Instructions for the task:
Answer these from the text on Europe and China:
(a) On which three things does Europe not match China?
(b) What does Valérie call collaboration?
(c) For what purpose might European companies need Chinese markets or partners?

Extract:
+++++

Valérie is pragmatic about this reality. Europe does not match China’s scale, speed or cost structure. “We don’t have the same volumes. We don’t have the same pace. And we can’t compete on price,” she says. At the same time, dependency is not all-or-nothing. European companies, particularly startups, often have strong, distinctive technologies, but are obstructed in their growth by limited access to data and scaling opportunities. That is where cooperation with China can, in some cases, offer opportunities.

Valérie is careful not to romanticise collaboration. “It’s a balancing act,” she says. “You don’t give everything away. You must be very clear about what your added value is and how you protect it.”

In some cases, European companies may need Chinese markets or partners to test and validate their technology before returning to Europe with a stronger position. Without that step, they risk remaining dependent on Chinese solutions rather than building European ones. Sometimes, Valérie concludes, collaboration is simply necessary. Not as an end in itself, but to regain control.

+++++

Information given:
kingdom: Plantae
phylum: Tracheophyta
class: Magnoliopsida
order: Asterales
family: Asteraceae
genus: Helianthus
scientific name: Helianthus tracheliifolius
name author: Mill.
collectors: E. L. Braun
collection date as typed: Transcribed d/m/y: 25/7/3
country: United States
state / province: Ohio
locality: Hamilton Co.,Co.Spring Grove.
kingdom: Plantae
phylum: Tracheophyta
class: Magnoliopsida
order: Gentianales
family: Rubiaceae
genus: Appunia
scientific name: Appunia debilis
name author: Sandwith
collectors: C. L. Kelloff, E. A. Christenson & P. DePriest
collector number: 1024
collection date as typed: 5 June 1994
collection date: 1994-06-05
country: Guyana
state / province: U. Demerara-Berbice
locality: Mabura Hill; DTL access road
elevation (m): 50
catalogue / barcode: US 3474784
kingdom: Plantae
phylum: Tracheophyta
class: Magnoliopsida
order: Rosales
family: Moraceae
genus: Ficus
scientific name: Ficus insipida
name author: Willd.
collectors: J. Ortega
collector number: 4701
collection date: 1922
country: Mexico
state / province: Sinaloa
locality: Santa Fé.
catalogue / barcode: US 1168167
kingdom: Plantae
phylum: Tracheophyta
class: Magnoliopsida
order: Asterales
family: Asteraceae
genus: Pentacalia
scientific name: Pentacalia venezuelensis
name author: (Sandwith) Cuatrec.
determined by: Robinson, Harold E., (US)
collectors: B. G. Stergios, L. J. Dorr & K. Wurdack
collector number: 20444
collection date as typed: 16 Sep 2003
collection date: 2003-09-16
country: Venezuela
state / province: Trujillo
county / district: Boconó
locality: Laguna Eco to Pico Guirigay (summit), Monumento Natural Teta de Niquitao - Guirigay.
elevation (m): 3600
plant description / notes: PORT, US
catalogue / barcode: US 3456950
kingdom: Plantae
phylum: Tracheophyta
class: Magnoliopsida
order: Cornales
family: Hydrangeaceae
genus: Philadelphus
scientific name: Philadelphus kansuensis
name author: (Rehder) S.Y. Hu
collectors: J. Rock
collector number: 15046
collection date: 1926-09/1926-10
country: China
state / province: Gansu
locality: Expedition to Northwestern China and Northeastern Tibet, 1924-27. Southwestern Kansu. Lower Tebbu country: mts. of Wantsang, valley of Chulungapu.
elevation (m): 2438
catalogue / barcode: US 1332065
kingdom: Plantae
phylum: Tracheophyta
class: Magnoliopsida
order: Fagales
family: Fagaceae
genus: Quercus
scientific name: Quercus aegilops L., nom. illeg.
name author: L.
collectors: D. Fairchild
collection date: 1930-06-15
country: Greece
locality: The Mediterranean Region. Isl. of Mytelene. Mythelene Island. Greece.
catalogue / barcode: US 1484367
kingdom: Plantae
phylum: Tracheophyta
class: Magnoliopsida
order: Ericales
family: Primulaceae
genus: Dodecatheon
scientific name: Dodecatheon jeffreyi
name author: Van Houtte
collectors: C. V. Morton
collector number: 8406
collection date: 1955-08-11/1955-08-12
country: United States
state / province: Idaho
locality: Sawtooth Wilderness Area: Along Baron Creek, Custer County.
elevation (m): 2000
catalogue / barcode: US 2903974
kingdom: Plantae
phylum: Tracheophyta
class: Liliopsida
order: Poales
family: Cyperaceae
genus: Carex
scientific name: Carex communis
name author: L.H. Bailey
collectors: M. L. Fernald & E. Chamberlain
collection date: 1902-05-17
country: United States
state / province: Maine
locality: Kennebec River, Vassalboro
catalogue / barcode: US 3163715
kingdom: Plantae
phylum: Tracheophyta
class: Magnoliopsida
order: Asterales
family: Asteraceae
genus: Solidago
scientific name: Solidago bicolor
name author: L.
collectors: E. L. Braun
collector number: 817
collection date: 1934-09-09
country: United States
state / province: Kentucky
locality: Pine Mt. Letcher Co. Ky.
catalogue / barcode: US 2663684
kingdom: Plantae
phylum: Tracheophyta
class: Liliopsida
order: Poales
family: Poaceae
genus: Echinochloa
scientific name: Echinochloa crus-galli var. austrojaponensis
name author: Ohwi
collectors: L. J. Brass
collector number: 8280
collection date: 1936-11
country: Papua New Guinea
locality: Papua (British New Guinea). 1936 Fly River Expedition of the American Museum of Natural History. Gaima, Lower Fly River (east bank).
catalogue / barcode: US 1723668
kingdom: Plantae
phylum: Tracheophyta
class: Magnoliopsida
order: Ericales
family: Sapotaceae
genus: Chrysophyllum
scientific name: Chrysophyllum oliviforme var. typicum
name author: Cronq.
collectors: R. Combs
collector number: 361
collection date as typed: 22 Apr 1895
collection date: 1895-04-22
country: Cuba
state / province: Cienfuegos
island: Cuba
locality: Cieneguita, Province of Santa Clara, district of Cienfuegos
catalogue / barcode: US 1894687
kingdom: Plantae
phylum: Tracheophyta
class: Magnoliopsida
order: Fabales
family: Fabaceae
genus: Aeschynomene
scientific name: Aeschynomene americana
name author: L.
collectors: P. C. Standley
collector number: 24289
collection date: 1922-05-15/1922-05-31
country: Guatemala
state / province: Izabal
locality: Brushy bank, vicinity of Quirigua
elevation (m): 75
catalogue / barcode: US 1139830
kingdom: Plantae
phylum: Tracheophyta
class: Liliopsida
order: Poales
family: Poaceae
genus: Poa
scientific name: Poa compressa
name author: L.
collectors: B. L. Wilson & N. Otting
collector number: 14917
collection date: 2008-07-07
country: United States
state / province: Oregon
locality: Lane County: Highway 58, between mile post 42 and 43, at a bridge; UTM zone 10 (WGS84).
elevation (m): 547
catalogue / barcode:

+++++

Response to this task:
(a) Scale, speed and cost structure.
(b) A balancing act.
(c) To test and validate their technology before returning to Europe with a stronger position.